> _Extracted text_
::::::::::

Fig. 5. — Origin of *BMP7* regulatory sequences. (A) In human adult brain, the *BMP7* gene interacted with distal *cis*-regulatory elements via loops detected by Hi-C data (Wang et al. 2018). The regions that interact with the gene promoter (filled in gray) are highlighted in green. The coordinates (reference genome: hg19) of two human specifically activated promoters or enhancers around the *BMP7* gene are shown below. (B, C) Conservation of the two regulatory elements surrounding the *BMP7* gene (B, hg19 coordinates: chr20: 55659000-55659500; C, hg19 coordinates: chr20: 55818275-55818595) in Simiiformes, Strepsirrhini, and outgroups. The x-axis is the sequence position inside the two regulatory elements, whereas the y-axis is the product of base coverage and base alignment similarity. Below are representative E11.5 transgenic embryos obtained for two regulatory elements. The brain regions in each embryo were indicated by arrows. Each construct shows at least three embryos resulting from independent transgene integration events.

Conclusions

In this study, our systematic comparative analyses of genomics, transcriptomics, and epigenomics yielded a comprehensive lexicon of genetic elements including rapidly evolving conserved noncoding elements and primate-specific regulatory sequences that have potential functions related to brain evolution in each ancestral primate lineage leading to human. This list of genetic elements is a very promising starting point for future functional studies that could deepen our understanding of the genetic basis of human brain evolution, with important implications for our comprehension of neurological and neuropsychiatric diseases. In particular, our study unveils the functions of the BMP7 gene in neuronal proliferation, which could have played a role in the expansion of the primate brain. In addition, we note that these innovatory genetic elements occurred frequently at the node of the Simiiformes ancestor, a finding that was previously unappreciated and which is supportive of brain expansion being a continuing evolutionary trend that has operated from the time of the earliest primates, rather than simply occurring in the human lineage. As such, we envisage that future investigations should focus on the ancestral primate lineages, as a means to potentiate the detailed reconstruction of the molecular alterations that triggered primate brain evolution.

Materials and Methods

Data Description

Primate brain evolution has been characterized by different primate species undergoing distinct changes on multiple levels. It was therefore necessary to analyze multiple brains from primate species representing major lineages at multiple levels to allow the identification of regulatory/expression changes in the primate brain. This study integrated comparative genomic, transcriptomic, and epigenomic analyses of primates, utilizing huge amounts of genomic, transcriptomic, single-cell transcriptomic, and epigenomic data. Although most data were generated by our laboratory, other data were obtained from previously published sources, as detailed below.

Genomes

Fifty primate genomes have been described and analyzed in detail in the accompanying paper (Shao et al. 2023). In this study, we utilized a list of RECNEs from major ancestral lineages leading to human (including H. sapiens, Hominini, Homininae, Hominidae, Hominoidea, Catarrhini, Simiiformes, and Haplorrhini) from our accompanying paper (Shao et al. 2023) to perform integrative analyses with transcriptomes and epigenomes. We annotated the nearest gene surrounding each RECNE within 500 kb by using the reference annotation of human genome (H. sapiens, hg38, Ensembl v100).

::::::::::

> _Problems and tasks_
1. According to the excerpt on primate brain evolution, at which ancestral node did the innovatory genetic elements occur frequently?
2. Extract the passage of the excerpt on primate brain evolution that starts at "Data Description" and ends at "as detailed below.".

::::::::::

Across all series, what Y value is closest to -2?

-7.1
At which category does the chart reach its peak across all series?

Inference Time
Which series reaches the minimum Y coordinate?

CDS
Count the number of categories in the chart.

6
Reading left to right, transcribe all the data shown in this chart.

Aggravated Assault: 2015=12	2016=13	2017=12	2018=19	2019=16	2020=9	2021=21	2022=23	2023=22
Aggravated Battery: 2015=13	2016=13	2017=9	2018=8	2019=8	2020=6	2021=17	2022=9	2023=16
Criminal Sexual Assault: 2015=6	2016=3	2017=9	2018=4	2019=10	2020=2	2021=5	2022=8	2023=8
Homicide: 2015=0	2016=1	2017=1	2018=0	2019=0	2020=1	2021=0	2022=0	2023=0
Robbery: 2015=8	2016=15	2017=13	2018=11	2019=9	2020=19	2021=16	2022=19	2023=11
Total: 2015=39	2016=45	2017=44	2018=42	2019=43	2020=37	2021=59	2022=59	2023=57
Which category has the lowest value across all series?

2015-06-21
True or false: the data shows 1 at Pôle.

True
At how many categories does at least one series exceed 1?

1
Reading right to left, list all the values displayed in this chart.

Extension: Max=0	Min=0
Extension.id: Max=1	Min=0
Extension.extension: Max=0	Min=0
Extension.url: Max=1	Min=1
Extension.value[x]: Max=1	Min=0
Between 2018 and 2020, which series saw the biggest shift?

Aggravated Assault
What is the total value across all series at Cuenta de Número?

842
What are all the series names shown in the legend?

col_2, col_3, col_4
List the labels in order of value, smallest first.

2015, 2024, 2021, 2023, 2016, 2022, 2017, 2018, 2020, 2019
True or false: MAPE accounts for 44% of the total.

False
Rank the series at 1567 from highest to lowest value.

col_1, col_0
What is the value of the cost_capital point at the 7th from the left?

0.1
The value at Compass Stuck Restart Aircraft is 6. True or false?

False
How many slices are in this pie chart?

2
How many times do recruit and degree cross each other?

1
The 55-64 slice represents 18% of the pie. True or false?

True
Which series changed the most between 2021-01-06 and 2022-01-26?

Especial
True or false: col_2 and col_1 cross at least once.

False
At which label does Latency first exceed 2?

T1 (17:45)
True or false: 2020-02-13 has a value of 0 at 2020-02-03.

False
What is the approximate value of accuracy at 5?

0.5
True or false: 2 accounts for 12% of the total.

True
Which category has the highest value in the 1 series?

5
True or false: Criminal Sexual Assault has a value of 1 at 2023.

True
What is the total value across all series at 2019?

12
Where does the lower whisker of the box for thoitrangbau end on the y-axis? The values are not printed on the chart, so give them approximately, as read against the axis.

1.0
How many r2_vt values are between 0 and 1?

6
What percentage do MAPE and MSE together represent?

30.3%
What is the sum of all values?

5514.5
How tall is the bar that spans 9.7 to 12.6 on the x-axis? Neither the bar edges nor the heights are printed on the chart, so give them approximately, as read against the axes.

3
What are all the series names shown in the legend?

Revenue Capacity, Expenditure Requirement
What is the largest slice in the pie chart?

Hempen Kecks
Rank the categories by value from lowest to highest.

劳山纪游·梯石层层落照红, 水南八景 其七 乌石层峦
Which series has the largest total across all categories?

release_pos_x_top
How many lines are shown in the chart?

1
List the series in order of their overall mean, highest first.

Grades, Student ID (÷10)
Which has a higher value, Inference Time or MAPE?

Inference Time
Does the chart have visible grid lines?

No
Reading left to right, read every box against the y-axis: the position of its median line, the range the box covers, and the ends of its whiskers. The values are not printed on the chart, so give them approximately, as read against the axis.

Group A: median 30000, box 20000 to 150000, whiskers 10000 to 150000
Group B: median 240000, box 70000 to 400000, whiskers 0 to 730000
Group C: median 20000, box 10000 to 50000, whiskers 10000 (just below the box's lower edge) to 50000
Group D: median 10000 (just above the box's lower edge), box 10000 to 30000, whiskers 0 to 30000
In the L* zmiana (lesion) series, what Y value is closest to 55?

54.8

::::::::::

> _Results by task_
1. They occurred frequently at the node of the Simiiformes ancestor.

2.
Data Description

Primate brain evolution has been characterized by different primate species undergoing distinct changes on multiple levels. It was therefore necessary to analyze multiple brains from primate species representing major lineages at multiple levels to allow the identification of regulatory/expression changes in the primate brain. This study integrated comparative genomic, transcriptomic, and epigenomic analyses of primates, utilizing huge amounts of genomic, transcriptomic, single-cell transcriptomic, and epigenomic data. Although most data were generated by our laboratory, other data were obtained from previously published sources, as detailed below.